▸ TEXT:
=====
This post was originally published on December 2nd. After the choke job against San Francisco, we said goodbye to the “If They Finish 10-6” scenario – but will continue to update the standings under “If They Finish 9-7” until the Bears lose an 8th game.
Yes, the rumors are true. The Chicago Bears have a legit chance to make the NFL playoffs for the first time since 2010.
If they do, John Fox will do something only Paddy Driscoll and Georga Halas have done: Make the postseason their first year as head coach.
But everyone knows the chief unwritten rule(s) of making the NFL playoffs is “Win ten games and everything else will sort itself out. Win nine games and hope you made Santa’s nice list this year.”
So, after the Bears somehow lost to a team with Jim Tomsula as their head coach, Blaine Gabbert at quarterback, and Shaun Draughn at running back — they have to finish 4-0 and hope Santa forgets about Robbie Gould’s shenanigans.
The four-game closing stretch starts with a home game against Washington; then consecutive road dates in Tampa Bay and Minnesota to follow. Everybody’s least favorite NFC North team, the Detroit Lions, come to Soldier Field on January 3rd to wrap up the season.
If they don’t play like they did against the 49ers, 4-0 is completely doable. But it won’t be easy, and because of unspecified Roger Goodell reasons – the NFL has the most intense tiebreaker protocol of all time.
=====
▸ LISTING:
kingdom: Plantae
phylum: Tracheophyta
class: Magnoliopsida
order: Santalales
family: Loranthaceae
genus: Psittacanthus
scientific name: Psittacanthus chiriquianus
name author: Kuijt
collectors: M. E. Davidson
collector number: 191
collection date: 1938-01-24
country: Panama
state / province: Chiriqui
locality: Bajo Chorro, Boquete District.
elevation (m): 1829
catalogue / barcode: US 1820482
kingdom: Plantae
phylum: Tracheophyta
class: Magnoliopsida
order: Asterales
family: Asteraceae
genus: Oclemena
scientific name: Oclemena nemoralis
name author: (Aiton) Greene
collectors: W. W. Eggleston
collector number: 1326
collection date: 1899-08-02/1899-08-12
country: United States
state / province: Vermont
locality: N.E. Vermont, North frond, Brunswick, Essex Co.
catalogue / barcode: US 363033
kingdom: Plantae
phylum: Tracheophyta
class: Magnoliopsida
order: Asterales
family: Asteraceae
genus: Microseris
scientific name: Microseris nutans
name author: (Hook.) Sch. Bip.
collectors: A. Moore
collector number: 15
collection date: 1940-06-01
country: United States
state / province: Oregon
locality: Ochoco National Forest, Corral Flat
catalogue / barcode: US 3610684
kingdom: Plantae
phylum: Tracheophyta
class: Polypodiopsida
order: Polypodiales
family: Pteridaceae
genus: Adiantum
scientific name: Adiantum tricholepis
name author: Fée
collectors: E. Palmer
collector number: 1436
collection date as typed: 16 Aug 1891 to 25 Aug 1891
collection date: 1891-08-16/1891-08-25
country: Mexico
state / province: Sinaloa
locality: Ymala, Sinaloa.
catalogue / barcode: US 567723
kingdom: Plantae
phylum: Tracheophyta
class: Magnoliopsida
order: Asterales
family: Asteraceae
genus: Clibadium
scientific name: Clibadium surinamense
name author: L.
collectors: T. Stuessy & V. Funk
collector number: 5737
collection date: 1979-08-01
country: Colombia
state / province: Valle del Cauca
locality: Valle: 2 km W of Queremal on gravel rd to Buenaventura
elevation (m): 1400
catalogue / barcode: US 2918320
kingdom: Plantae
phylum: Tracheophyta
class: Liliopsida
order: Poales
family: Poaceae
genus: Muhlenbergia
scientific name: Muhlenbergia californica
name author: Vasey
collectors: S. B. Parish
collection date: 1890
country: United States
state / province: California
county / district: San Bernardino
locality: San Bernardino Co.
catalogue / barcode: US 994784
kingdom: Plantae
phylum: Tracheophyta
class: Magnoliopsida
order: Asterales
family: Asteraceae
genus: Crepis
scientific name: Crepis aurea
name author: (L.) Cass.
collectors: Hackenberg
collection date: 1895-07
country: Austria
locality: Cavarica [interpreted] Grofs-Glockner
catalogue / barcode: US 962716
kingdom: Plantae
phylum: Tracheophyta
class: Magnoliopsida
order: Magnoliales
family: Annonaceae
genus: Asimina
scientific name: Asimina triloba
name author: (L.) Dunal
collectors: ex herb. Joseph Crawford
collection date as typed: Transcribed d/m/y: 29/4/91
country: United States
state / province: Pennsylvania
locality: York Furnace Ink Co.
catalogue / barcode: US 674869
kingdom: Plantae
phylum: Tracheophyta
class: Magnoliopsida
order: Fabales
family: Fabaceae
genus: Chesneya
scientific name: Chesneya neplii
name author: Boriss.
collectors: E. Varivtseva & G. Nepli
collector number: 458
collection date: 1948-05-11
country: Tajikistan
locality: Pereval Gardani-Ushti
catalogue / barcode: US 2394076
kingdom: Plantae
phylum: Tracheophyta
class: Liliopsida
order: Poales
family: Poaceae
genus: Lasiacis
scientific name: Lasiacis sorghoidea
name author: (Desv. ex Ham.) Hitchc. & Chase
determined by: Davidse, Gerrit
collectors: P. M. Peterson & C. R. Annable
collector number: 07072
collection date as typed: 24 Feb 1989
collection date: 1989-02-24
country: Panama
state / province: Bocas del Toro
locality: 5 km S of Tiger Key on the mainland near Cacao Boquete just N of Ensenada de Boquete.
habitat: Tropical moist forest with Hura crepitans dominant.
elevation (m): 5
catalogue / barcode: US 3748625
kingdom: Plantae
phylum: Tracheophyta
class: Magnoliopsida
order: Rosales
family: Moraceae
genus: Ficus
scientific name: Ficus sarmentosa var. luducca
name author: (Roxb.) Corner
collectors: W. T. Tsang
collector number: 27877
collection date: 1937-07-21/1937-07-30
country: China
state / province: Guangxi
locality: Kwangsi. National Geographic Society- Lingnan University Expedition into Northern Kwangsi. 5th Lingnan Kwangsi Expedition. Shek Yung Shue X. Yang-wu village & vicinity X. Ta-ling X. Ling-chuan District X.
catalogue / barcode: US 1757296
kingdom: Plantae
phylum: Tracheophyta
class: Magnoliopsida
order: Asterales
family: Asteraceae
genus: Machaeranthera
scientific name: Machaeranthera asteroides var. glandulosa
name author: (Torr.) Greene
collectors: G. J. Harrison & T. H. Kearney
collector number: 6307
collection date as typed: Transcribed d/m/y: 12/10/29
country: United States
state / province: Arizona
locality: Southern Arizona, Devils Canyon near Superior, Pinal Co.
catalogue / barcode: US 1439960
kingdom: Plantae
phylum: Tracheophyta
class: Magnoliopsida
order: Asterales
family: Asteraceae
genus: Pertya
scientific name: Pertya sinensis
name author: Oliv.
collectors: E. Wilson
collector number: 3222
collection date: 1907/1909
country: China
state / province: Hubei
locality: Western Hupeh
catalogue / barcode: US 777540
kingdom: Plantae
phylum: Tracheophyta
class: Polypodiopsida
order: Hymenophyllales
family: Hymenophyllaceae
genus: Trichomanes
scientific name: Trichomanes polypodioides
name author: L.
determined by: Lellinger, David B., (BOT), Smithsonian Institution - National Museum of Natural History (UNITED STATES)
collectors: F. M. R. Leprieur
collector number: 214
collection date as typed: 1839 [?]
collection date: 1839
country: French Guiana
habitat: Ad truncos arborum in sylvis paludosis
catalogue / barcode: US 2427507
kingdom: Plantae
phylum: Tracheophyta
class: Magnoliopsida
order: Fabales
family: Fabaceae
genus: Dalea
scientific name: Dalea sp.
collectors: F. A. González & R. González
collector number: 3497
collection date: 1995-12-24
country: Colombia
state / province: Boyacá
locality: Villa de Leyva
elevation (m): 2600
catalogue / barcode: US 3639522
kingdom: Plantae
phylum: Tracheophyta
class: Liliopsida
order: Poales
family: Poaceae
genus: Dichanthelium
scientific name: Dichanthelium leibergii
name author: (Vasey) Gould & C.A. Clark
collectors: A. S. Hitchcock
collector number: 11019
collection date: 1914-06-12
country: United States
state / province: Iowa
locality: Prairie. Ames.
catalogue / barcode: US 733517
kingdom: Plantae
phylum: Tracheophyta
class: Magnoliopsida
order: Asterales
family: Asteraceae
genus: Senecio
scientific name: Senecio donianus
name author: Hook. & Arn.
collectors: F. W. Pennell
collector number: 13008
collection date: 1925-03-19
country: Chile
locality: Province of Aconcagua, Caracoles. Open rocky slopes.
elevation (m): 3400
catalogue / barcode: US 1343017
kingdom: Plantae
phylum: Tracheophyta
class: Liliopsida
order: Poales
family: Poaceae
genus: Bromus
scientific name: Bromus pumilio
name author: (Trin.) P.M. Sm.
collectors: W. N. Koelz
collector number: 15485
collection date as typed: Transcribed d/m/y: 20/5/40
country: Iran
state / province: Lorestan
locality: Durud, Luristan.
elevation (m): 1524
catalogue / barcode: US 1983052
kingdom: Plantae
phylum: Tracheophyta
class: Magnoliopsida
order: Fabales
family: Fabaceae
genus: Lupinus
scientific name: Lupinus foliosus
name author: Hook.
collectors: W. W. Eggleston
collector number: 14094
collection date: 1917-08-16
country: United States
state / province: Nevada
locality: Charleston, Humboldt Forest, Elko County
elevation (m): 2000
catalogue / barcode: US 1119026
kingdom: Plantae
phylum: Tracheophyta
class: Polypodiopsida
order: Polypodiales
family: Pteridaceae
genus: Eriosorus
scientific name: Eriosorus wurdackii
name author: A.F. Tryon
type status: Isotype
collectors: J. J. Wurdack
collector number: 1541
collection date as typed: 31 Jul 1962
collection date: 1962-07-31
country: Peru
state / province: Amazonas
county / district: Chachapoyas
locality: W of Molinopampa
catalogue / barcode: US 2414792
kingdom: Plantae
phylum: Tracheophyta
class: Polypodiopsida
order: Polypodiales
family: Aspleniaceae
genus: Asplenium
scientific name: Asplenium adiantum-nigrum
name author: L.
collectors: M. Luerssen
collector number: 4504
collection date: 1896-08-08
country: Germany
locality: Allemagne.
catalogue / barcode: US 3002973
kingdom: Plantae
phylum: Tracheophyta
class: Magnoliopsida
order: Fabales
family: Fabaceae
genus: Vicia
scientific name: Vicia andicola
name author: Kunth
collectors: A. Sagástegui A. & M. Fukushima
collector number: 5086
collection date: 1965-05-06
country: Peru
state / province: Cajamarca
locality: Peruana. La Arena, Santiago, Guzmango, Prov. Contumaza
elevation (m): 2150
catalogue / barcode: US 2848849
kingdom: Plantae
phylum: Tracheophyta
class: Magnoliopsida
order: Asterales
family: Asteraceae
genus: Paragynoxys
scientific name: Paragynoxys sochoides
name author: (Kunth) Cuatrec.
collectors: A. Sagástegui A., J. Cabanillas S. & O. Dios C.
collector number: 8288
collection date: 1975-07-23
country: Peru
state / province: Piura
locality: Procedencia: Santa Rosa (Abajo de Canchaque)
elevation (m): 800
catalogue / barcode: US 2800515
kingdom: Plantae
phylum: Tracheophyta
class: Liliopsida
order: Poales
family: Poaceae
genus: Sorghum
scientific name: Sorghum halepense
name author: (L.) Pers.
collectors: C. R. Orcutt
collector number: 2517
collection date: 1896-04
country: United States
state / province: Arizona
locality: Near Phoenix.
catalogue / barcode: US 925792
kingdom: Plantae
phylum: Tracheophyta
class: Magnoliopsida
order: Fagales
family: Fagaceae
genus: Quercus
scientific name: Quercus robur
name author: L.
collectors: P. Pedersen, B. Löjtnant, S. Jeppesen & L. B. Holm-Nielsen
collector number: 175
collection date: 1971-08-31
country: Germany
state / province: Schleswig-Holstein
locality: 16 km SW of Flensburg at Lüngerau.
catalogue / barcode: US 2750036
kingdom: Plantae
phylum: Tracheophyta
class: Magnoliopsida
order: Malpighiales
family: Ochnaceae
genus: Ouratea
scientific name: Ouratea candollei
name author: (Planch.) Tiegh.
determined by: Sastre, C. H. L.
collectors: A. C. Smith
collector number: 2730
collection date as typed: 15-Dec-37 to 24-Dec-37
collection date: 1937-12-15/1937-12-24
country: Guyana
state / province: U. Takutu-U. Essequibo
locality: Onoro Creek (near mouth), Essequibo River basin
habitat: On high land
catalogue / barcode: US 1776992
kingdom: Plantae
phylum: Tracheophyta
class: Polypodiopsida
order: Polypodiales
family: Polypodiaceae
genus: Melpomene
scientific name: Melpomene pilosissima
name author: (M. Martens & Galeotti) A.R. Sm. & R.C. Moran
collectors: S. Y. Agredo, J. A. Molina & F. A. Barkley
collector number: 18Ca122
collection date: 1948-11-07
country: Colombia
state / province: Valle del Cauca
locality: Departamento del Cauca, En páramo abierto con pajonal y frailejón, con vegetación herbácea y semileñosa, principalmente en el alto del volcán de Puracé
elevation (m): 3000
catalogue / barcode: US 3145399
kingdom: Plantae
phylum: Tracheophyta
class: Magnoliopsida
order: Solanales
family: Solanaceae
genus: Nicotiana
=====
▸ LIST OF TASKS:
1 > Turn the paragraph of the Bears post that begins "The four-game closing stretch" into a short list that keeps its main facts.
2 > Quote the Bears post between "The four-game closing" and "of all time.", inclusive, swapping "Soldier Field" for "their home stadium".
Work only from the Bears post.

▸ SOLUTIONS IN ORDER:
1 >
- Home game against Washington
- Road game in Tampa Bay
- Road game in Minnesota
- Home game against the Detroit Lions at Soldier Field on January 3rd to end the season

2 >
The four-game closing stretch starts with a home game against Washington; then consecutive road dates in Tampa Bay and Minnesota to follow. Everybody’s least favorite NFC North team, the Detroit Lions, come to their home stadium on January 3rd to wrap up the season.
If they don’t play like they did against the 49ers, 4-0 is completely doable. But it won’t be easy, and because of unspecified Roger Goodell reasons – the NFL has the most intense tiebreaker protocol of all time.